• _Work to complete_
When you return the data, keep every word exact and include none of the images.

• _Data supplied_
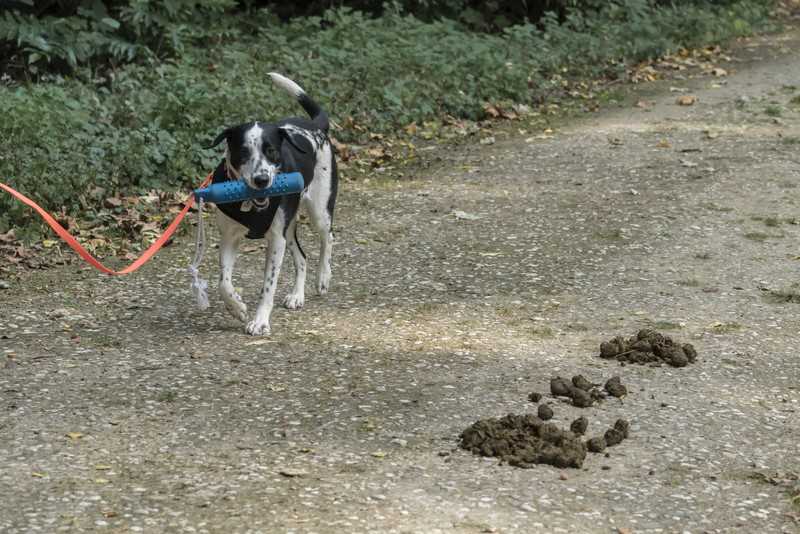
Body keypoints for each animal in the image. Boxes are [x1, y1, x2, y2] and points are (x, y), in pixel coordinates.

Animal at [206, 73, 338, 338]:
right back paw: (297, 295)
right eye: (243, 152)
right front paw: (236, 306)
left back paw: (323, 277)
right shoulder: (229, 237)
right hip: (289, 226)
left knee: (327, 238)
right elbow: (223, 282)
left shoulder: (276, 240)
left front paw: (260, 321)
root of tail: (316, 127)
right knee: (302, 257)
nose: (262, 180)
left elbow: (268, 286)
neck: (250, 203)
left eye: (272, 151)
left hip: (319, 211)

• _Written response_
Body keypoints for each animal in the image. Boxes are [x1, y1, x2, y2] and points are (x, y), in pixel coordinates.

Animal at [206, 73, 338, 338]:
right back paw: (297, 295)
right eye: (243, 152)
right front paw: (236, 306)
left back paw: (323, 277)
right shoulder: (229, 237)
right hip: (289, 226)
left knee: (327, 238)
right elbow: (223, 282)
left shoulder: (276, 240)
left front paw: (260, 321)
root of tail: (316, 127)
right knee: (302, 257)
nose: (262, 180)
left elbow: (268, 286)
neck: (250, 203)
left eye: (272, 151)
left hip: (319, 211)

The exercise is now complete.